第5話
そういった事態が、シャルンホルスト号(神鷹丸)に起きていること等、当時のトップ船長は知る由もありませんでした。
いえ、トップ船長自身が、部下や乗客のドイツ人と共に、無事に祖国ドイツに帰国できるか、ということに懸命でしたし、そういった情報を手に入れる機会が無かった、というべきでしょう。
何しろ戦時中です。
いくら有名とはいえ、ドイツの貨客船のことが、日本の新聞記事等にそうなる訳がありませんし、トップ船長が幾らシャルンホルスト号(神鷹丸)の運命が気になっていても、そういった情報を知っている知り合いが、トップ船長には日本の中にはいませんでした。
そして、1940年5月にトップ船長らは帰国したのですが、心がえぐられる現実が待っていました。
帰国して、すぐにトップ船長は、北ドイツ・ロイド社の本社に、第二次世界大戦勃発に伴い、日本により、シャルンホルスト号(神鷹丸)が拿捕されたこと、自分達が交換船で帰国できたことを報告しに行きました。
そして、報告を行ったのですが、その時、既にシャルンホルスト号(神鷹丸)の妹2隻は、生きてはおらず、沈んでいたのです。
「それは本当なのですか」
「グナイゼナウ号は、レニングラード港からリューベック港へ向かう途中、ノルウェーに展開している日本海軍航空隊の航空攻撃の前に沈められた。ポツダム号は、ハンブルク港の沖合で、おそらく触雷によるものと思われる爆発を起こし、沈んでしまった」
トップ船長の問いかけに、北ドイツ・ロイド社の重役の一人は憔悴の余り、却って淡々と話す有様でした。
トップ船長は、その答えに衝撃を受けて、言葉が出ませんでした。
北ドイツ・ロイド社の誇る3姉妹の貨客船の内2隻が、既に失われていたというのです。
ドイツへ帰国する途中に、ノルウェーへの侵攻作戦を、ドイツが行ったものの、結果的には大敗してしまい、ノルウェーが連合国側に参戦し、ノルウェーに連合国軍が積極的に展開するという事態が生じていることは、トップ船長の耳にも届く有様でした。
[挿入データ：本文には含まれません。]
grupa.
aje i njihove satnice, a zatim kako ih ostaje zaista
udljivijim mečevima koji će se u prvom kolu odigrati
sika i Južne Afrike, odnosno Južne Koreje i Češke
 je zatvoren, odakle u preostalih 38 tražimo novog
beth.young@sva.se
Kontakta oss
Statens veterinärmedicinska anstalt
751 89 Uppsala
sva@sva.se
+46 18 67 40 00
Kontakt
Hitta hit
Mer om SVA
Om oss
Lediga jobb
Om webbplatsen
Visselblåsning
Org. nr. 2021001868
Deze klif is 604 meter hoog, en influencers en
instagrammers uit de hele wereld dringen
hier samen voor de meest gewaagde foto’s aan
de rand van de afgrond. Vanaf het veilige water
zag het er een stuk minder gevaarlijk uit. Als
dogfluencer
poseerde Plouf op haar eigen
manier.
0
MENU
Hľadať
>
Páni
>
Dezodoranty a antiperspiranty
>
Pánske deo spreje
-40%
ですが、そこまでの事態が引き起こされていた、というのは、トップ船長にとって、本当に衝撃以外の何物でもありませんでした。
更に、元ドイツ海軍士官でもあるトップ船長にしてみれば、追い打ちを駆けることが起きていました。
「ノルウェーへの侵攻作戦で、ドイツ海軍の水上艦艇の多くが失われてしまった。当然、多くの海軍の軍人が失われている。それを穴埋めし、潜水艦による通商破壊作戦で活路を図るための人材もいるということで、多くの船員が海軍に徴兵されることになった」
「それは」
トップ船長も、その経歴から、そのような事態が起これば、船員が徴兵されるというのを察しました。
そして、その多くがどうなっていくのかも。
更に問題としては、ノルウェーが連合国側に立っている以上、ドイツ沿岸のバルト海でさえ、今やドイツの海軍艦艇のみならず、一般の船舶にしてみても、安住の地とは言えないことでした。
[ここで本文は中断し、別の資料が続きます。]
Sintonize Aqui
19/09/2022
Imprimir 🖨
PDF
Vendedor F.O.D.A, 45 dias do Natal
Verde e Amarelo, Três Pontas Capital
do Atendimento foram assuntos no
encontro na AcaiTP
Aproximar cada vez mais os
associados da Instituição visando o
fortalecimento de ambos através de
実際、グナイゼナウ号が、バルト海を航行中に沈められた有様なのです。
バルト海は、ソ連と友好関係にあるドイツにしてみれば、完全に安全が確保されている海の筈でした。
何しろ、バルト海の沿岸国の一つであるスウェーデンは中立国ですし、フィンランドやバルト三国は、有力な海軍をもっていません。
ポーランドに至っては、独ソによって分割占領されている状況に陥っています。
その筈が、ノルウェーが連合国側に立ち、そこに優勢な連合国軍の海空戦力が展開したことで、一転して、安全な海ではなくなったのです。
トップ船長は、第一次世界大戦の時と違い、ドイツの状況が昏いことに寒気を感じざるを得ませんでした。